A Stranger’s Kindness in Micato’s India

By Bob Ramsay April 4, 2018

How big is Delhi?

20 million people spread across 573 square miles.

How big is an iPhone?

5.4 inches long and 2.6 inches wide.

This is the story of how one Micato client lost her iPhone in a teeming market of Old Delhi, and a few days later had it back in her hands.

Mary Jo Looby was part of a private Micato Bespoke group from Toronto touring the Soul of India in March. MaryJo and her husband were in the back of a cycle rickshaw in the fabled Chandni Chowk market in Delhi. The market is packed with people, tuk-tuks, cars, overhead wires and hundreds of food and clothing stalls. At some times in the day, getting 100 yards can take half an hour. But it’s the real India, or at least one facet of it.

When Mary Jo and the group got back into the Micato van, she reached for her iPhone and… it wasn’t there. Everyone looked in the van. No one looked in the market because that would be futile. Was it lost? Stolen? Whatever. It was gone.

And not just the iPhone with its photos and contacts, but three credit cards inside the phone cover.

It didn’t take long for Mary Jo to give up hope of getting any of this back. All her contacts, her pictures and of course her credit cards. Even if some good Samaritan found it, and the odds of that were slim to none, how would they be able to connect with her to get it back?

An act of kindness, fueled by remarkable detective work

Flash forward a week and Ranthambore National Park: up at 5:00 a.m. for another luxury tiger safari and there was a text on her husband’s iPhone from Mary Jo’s brother Joe Looby, who lives in Dublin, Ontario (population 300). It seems a woman named Sonam Singhal from Delhi, India had contacted him via Facebook. She had found a phone and credit cards and was trying to track down its owner who she hoped might be someone he knew! “Looby” is not a common last name and Sonam had searched the pictures on Mary Jo’s Facebook account and deduced that Joe could be a relative.

Joe Looby initially suspected a hoax. But when he and Sonam figured out that each of them was ‘real,’ he was as gobsmacked at her social media detective work. Sonam gave Joe her phone number and Mary Jo contacted her right away.

But the real miracle is that Sonam Singhal’s father had found the phone lying in the dust outside his jewelery store in the Chandni Chowk market. He called his tech-savvy daughter, and while the phone was locked with a passcode, the wallpaper family photo and name on the credit cards gave Sonam enough leads to start her search.

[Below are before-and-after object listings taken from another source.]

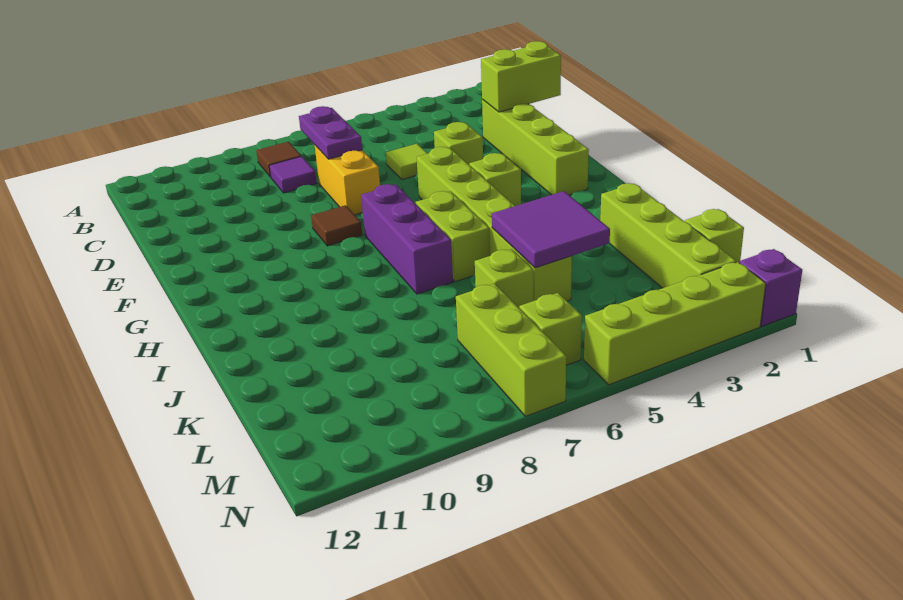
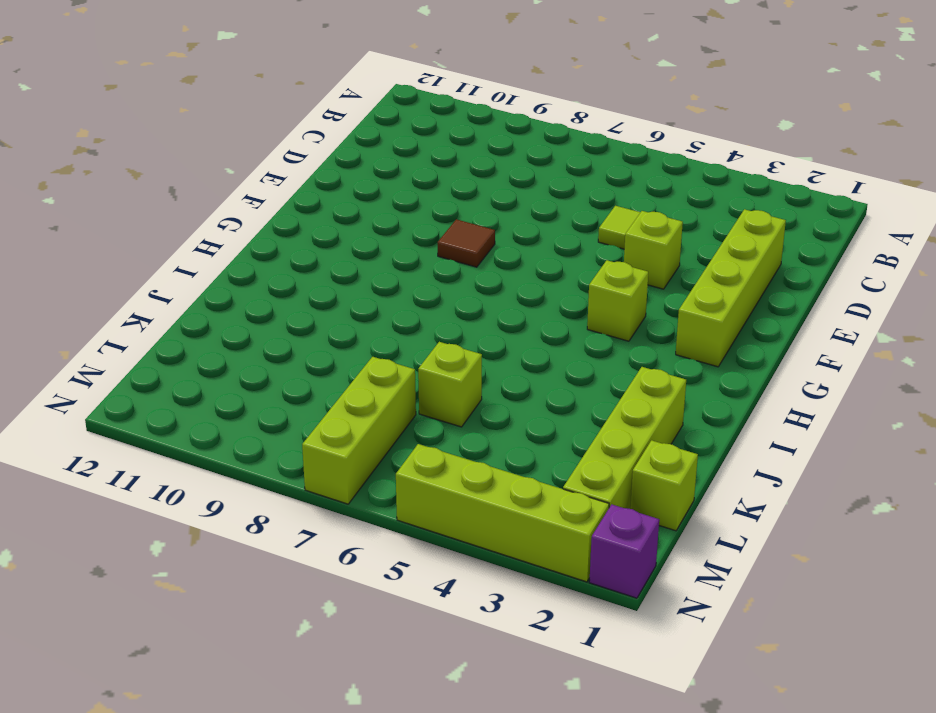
none -> brown tile B8 level 1
none -> purple tile C8 level 1
none -> yellow brick D7:E7 level 1

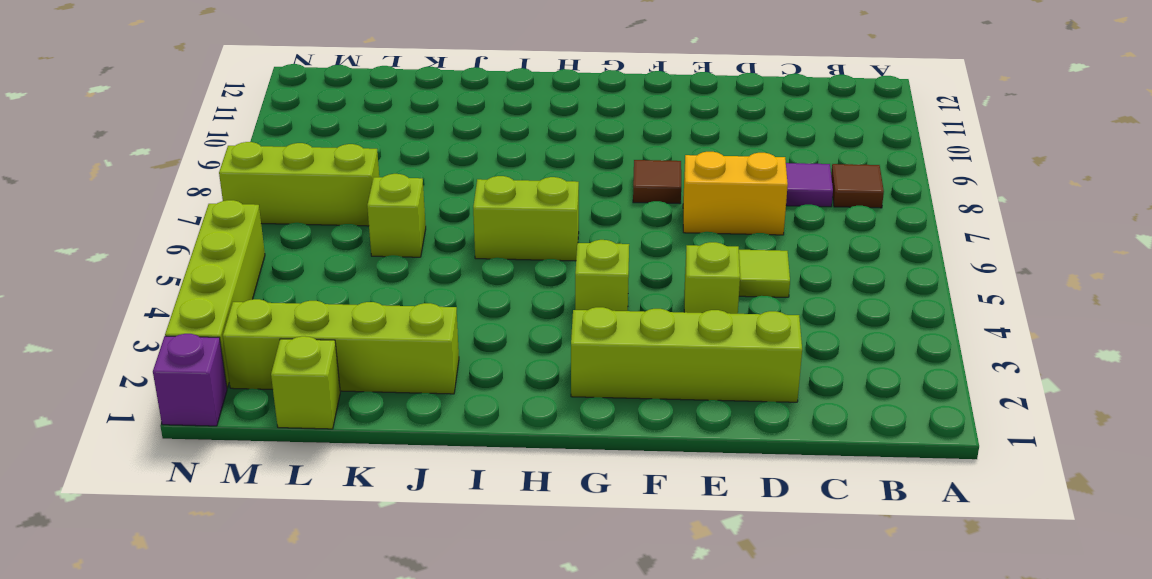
none -> lime brick F5:K5 level 1
none -> purple brick G7:I7 level 1
none -> lime brick M6 level 1

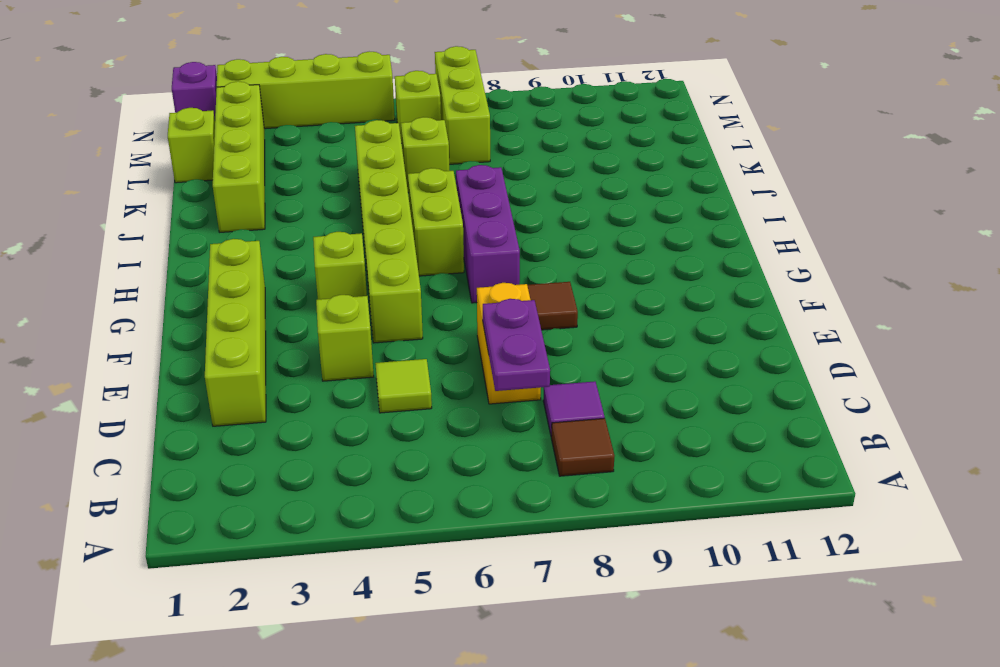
none -> lime brick D1:D2 level 2
none -> purple tile J4:K5 level 2

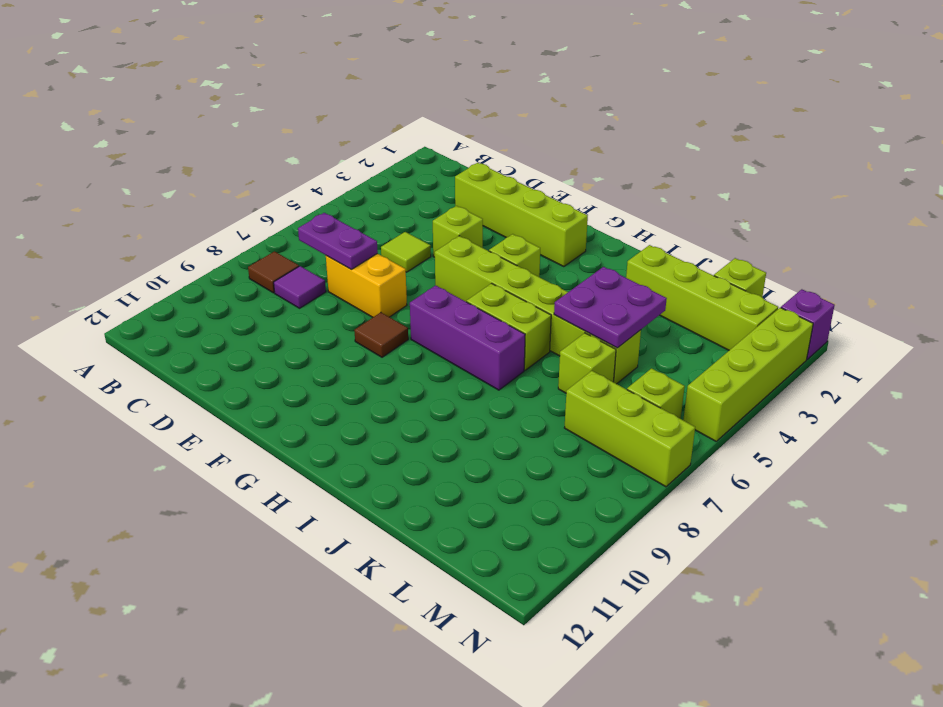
purple plate J4:K5 level 2 -> purple tile J4:K5 level 2
none -> lime brick D1:D2 level 2

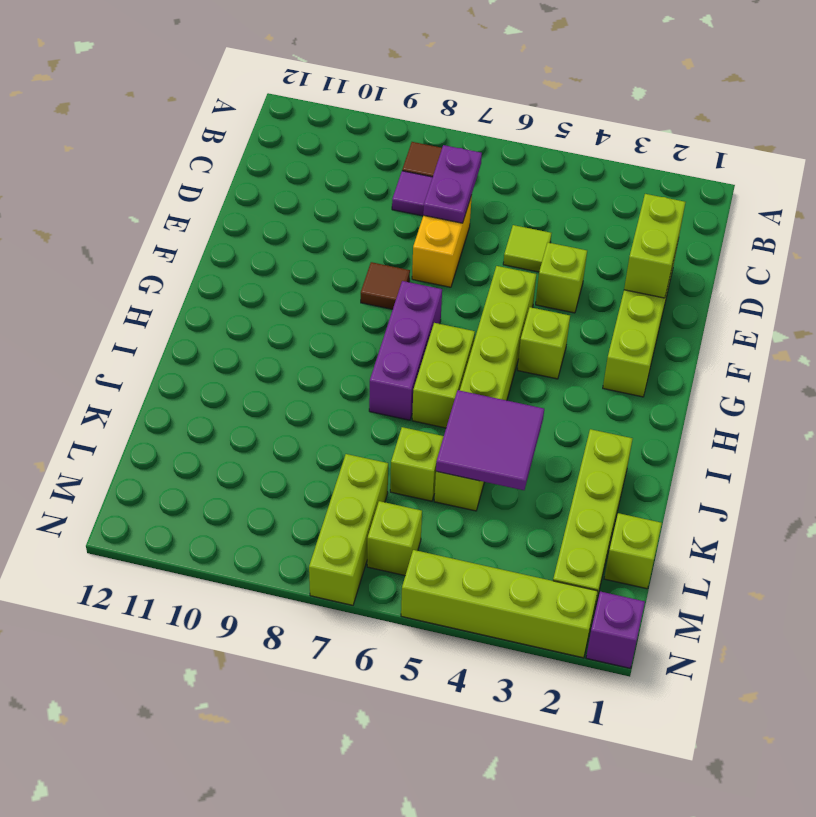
lime brick D2:E2 level 2 -> lime brick D1:D2 level 2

Good news travelled fast. Lisa Alam Shah from Micato’s Delhi office told Mary Jo she would have her phone to give her when they met up for lunch in Delhi before the group’s flight to Varanasi. What she didn’t tell her is that Sonam Singhal’s would be there as well, along with her fiancé who works with a London investment bank. Both had been invited to join the group for lunch to thank them for Sonam’s extraordinary act of neigbourliness.

When Mary Jo and Sonam first laid eyes on each other, Sonam exclaimed: “It’s you. I know you from your Facebook pictures!”

Mary Jo and Sonam have since been in touch by FaceBook (of course!). A thank you gift made its way from Toronto to Delhi shortly after Mary Jo’s return.

Of all the wonderful memories and stories of an amazing trip to India, nothing beats the tale of a phone lost in a city of 20 million, in a country of 1.2 billion and how a stranger helped it find its way home again…

— Bob Ramsay

Bob Ramsay is CEO of RamsayInc, a communications agency that also operates RamsayTalks and RamsayTravels.